[[ Quoted passage, beginning ]]

NOTE:  If your DTE setting is lower than the highest possible modem speed, you are basically telling your modem to slow down (that is not a good thing).

DCE speed is the Data Communications Equipment speed.  It is the speed between the two modems.  This is the TRUE speed between the modems.  If you are a long distance from the central office, you will probably have a lower speed connection, even lower than 33.6K in some cases.

How can I tell if my modem is reporting the DTE or DCE speed?

If your modem is reporting ‘CONNECT 57.6’ or ‘CONNECT 115.2’, it is reporting the DTE (terminal) speed, not the true connection speed between the modems (i.e. DCE speed).

[[ Quoted passage, end ]]

(Required actions):
(a) According to the modem speed text, what does DCE speed stand for?
(b) Rewrite the modem speed text starting with "DCE speed is" and going on through "in some cases.", swapping "central office" for "telephone exchange".
(c) Write what comes next in the modem speed text, picking up after its final sentence.

[[ Excerpted records, beginning ]]

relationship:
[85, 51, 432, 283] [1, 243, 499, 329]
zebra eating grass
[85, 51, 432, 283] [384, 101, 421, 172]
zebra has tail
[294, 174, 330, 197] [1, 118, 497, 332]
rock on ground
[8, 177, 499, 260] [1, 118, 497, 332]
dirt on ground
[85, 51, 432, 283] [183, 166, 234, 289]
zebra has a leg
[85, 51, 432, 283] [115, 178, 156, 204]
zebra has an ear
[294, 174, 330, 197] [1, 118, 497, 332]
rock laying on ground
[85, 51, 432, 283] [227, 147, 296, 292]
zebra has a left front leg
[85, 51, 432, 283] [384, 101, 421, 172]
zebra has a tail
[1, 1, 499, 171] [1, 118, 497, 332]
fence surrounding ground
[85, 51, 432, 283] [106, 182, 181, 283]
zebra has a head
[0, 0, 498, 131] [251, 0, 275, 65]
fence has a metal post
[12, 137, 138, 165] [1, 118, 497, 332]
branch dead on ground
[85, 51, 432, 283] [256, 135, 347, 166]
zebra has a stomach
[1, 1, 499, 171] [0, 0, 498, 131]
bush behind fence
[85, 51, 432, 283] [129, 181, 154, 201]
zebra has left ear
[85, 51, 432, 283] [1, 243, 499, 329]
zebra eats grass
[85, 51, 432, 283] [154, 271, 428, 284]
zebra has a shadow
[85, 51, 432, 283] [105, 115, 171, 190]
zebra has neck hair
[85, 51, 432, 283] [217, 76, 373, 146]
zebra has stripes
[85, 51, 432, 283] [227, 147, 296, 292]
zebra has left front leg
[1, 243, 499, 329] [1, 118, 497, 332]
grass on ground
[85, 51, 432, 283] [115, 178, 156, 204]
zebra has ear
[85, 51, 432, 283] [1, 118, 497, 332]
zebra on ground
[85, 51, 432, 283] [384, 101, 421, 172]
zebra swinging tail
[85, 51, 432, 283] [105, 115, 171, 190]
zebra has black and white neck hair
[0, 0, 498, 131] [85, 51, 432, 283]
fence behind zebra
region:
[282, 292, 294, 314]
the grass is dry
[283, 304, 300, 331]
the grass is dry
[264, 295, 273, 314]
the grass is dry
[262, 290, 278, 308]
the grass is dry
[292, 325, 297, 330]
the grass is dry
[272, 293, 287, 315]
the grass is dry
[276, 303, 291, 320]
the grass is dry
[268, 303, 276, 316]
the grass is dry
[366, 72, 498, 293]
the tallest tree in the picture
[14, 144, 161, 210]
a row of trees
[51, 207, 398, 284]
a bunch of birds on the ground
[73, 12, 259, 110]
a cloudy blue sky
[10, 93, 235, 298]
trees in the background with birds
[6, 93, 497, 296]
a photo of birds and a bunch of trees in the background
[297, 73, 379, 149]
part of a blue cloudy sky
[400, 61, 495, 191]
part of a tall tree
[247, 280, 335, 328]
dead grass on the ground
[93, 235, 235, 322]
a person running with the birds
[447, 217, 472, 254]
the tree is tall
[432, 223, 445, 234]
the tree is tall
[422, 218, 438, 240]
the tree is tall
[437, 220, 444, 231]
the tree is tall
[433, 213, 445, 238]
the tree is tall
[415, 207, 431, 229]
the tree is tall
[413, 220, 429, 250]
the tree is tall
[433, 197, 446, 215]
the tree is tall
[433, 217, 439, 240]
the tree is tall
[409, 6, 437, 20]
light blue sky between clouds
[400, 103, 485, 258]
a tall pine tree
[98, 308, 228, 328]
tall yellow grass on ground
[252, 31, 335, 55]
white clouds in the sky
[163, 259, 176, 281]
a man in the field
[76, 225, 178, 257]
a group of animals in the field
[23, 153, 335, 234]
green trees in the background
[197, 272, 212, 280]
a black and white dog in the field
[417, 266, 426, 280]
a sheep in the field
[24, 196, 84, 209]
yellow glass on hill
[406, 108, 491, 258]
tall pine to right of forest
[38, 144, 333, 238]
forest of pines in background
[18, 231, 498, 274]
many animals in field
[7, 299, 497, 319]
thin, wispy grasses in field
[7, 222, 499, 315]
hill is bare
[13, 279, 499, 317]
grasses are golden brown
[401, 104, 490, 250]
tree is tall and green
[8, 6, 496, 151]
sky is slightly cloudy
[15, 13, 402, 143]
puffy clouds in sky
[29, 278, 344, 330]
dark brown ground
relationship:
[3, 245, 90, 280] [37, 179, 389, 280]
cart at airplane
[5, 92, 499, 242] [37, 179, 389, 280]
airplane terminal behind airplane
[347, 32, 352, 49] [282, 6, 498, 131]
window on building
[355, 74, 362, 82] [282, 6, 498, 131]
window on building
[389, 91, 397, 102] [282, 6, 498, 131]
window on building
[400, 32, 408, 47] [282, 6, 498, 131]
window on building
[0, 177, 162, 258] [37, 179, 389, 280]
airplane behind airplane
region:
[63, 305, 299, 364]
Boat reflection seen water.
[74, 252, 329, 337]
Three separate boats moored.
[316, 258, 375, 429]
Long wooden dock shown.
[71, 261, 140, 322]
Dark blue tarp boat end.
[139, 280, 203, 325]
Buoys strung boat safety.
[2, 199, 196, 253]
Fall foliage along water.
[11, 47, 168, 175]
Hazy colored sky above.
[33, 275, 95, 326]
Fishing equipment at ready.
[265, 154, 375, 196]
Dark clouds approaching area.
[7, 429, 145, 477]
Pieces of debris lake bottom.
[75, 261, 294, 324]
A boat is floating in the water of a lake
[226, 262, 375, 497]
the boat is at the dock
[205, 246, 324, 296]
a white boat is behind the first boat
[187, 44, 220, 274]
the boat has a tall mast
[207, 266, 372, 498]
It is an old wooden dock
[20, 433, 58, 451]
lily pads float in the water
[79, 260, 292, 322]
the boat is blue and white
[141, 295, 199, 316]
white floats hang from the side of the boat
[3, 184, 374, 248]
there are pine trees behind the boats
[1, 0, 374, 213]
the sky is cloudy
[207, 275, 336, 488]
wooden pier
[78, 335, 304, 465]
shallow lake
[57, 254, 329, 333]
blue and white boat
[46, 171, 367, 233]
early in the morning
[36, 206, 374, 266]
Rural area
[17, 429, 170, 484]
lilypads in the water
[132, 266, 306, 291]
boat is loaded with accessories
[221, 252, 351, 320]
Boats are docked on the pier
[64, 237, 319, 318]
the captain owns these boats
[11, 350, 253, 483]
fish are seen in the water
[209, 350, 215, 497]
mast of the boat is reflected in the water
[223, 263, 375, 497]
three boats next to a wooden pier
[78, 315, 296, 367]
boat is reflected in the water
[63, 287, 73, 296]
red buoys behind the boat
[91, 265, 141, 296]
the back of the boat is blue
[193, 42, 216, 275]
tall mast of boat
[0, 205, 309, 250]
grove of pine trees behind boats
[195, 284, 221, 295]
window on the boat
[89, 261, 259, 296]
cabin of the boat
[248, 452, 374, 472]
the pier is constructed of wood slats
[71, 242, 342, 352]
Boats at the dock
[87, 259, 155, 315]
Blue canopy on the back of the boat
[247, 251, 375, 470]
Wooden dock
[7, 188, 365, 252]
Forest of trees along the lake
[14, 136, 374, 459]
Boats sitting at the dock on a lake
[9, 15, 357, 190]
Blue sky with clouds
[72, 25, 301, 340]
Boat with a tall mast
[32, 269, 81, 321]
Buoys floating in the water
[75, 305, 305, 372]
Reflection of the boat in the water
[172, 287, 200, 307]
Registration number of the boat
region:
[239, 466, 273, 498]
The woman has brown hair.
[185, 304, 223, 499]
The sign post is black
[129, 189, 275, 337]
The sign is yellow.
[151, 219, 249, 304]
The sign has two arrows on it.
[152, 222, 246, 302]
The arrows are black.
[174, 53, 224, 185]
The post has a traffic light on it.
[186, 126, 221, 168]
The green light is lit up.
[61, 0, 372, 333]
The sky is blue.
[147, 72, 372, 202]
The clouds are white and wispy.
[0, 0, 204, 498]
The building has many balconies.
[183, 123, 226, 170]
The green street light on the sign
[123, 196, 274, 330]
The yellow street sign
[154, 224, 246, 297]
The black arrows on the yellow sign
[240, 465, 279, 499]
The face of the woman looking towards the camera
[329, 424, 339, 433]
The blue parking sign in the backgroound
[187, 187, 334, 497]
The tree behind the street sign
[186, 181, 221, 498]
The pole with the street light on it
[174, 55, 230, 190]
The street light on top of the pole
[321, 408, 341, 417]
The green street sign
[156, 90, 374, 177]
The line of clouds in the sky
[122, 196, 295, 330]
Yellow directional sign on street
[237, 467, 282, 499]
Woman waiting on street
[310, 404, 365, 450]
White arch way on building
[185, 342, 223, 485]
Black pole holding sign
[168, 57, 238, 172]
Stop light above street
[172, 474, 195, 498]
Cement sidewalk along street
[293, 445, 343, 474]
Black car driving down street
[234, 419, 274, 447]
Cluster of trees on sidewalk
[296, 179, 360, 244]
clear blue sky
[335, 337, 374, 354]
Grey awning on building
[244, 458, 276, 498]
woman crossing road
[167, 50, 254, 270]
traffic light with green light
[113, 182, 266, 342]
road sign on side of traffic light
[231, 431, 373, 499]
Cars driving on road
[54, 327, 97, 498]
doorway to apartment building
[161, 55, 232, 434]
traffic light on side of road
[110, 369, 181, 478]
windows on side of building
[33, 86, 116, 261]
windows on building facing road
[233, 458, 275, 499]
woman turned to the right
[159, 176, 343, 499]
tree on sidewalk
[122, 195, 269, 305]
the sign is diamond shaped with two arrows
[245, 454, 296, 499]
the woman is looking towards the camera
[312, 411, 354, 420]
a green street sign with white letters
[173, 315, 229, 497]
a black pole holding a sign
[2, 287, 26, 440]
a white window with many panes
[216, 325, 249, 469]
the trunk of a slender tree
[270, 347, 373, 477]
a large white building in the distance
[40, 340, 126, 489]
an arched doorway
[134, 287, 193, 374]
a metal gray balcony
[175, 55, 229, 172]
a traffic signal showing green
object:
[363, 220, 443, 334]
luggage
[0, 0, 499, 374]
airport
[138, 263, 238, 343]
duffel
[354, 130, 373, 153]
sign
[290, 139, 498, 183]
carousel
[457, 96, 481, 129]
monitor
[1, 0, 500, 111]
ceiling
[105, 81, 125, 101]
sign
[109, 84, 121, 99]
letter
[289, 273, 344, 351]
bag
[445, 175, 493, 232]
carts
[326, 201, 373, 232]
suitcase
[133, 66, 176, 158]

[[ Excerpted records, end ]]

(Answers to the exercises):
(a) Data Communications Equipment speed.

(b)
DCE speed is the Data Communications Equipment speed.  It is the speed between the two modems.  This is the TRUE speed between the modems.  If you are a long distance from the telephone exchange, you will probably have a lower speed connection, even lower than 33.6K in some cases.

(c)
Here are the standard DTE speeds.  They are defined by the UART settings and are very specific:

  • 300bps

  • 1200bps

  • 2400bps

  • 4800bps

  • 9600bps

  • 19.2K

  • 38.4K

  • 57.6K

  • 115.2K

  • 230.4K

If your modem is reporting ANY other speed, it is reporting the DCE speed (speed between the modems).  The DCE speeds are unique to the modulation.  That is, the DCE speed increments for V.92, V.90, K56Flex, and X2 all vary between themselves because each design implementation is different.

(Hint) If you want your modem to report the real connection speed, the DCE speed, set the W2 option in your modems’ setup string. (my personal recommendation)... atw2<cr>

What are the recognized standards for 56Kbps modulation?

  • K56Flex by Conexant - (formerly Rockwell)

  • V.90 standardized by ITU-T (formerly CCITT)

  • V.92 standardized by ITU-T (ditto)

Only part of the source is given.